Welche hormonellen Probleme können vorliegen, wenn es mit einer Schwangerschaft nicht klappt?
Meist ist es eine Schilddrüsenschwäche, die sich nur schlecht in den Laborwerten spiegelt, aber schon allein durch die Unterfunktionsbeschwerden und Untertemperatur deutlich wird. Viele Frauen mit Kinderwunsch haben Schilddrüsenextrakt vom Schwein bekommen und sind kurz darauf schwanger geworden. Auch die Nebennierenschwäche oder Eierstockschwäche können hier ein Faktor sein. Leider zäumt man das Problem einer Schwäche der Geschlechtsorgane oft vom Schwanz her auf und beschränkt sich in der Therapie auf die Gabe von Östrogenen und Progesteron, das führt nicht so oft zum Ziel. Die Schilddrüse ist sicher die wichtigste der Hormondrüsen, die Unfruchtbarkeit bedingen.
Vor ein paar Jahrzehnten wurde bei den Wechseljahren eine Hormoneinnahme empfohlen, seit einigen Jahren wird sie verteufelt. Sollte man davon besser die Finger lassen?

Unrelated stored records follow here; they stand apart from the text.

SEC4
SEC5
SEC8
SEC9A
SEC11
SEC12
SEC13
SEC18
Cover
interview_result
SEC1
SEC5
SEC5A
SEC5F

Generell ja. Je älter die Frau, desto gefährlicher ist der therapeutische Einsatz von Geschlechtshormonen, weil umso unnatürlicher. Also ab 60 eher die Finger davon lassen, in den Wechseljahren aber können diese Hormone ein Segen sein.
Seit einigen Jahren ist es ein Trend, die Pille abzusetzen. Was tut sich Frau Gutes damit?
Viele Frauen erleben mit der Pille eine Östrogendominanz. Davon können sich die Schilddrüse und andere Hormondrüsen entzünden. Man kann diese Östrogendominanz eigentlich sehen, wenn man diesen Frauen ins Gesicht schaut. Es ist blass, hat einen Glanz, die Unterhaut ist geschwollen. Man erkennt es auch deutlich, wenn ein Zyklus da ist und der Verlauf beobachtet wird. Auch die Körpertemperatur liefert hier Hinweise. Wenn sich eine Östrogendominanz zeigt, würde ich diese beheben, gegebenenfalls auch mit dem Absetzen der Pille oder im Austausch mit einer Pille, die vorwiegend mit Gestagenen arbeitet.
Mit welcher Intention haben Sie Ihr Buch geschrieben?
Ich versuche, allen Menschen alles mir Bekannte über Hormone und ihre Wirkungen zu erzählen, samt allen Möglichkeiten, Störungen zu behandeln. Vieles kann man in Eigenregie. Vor allem aber ist es wichtig, dass Betroffene möglichst viele Informationen haben, um die Möglichkeiten am Markt möglichst bewusst nutzen zu können. Mir macht diese Arbeit viel Freude, weil man verschiedenste Krankheiten und Störungen auf diesem Wege erreichen und lindern oder beheben kann.
Womit sind Sie aktuell beschäftigt?
Wir haben in letzten Jahren Patiententage entwickelt, an denen Menschen mit Schilddrüsenkrankheiten untersucht und beraten werden zu Hormonthemen und dabei aber auch die Schilddrüsenmassage erfahren und erlernen können sowie die hormonelle Wirkung von Stimme und Klang. Dieses Angebot wollen wir aufbauen und ergänzen mit neuen Schwerpunkten für Menschen mit Burnout aufgrund von Störungen verschiedener Hormondrüsen. Da werden Information und Therapieempfehlung wichtige Teile sein, aber auch die Nebennierenmassage und verschiedene Formen der Intimmassage, weitere Klang- und Atmungstechniken und vieles andere mehr.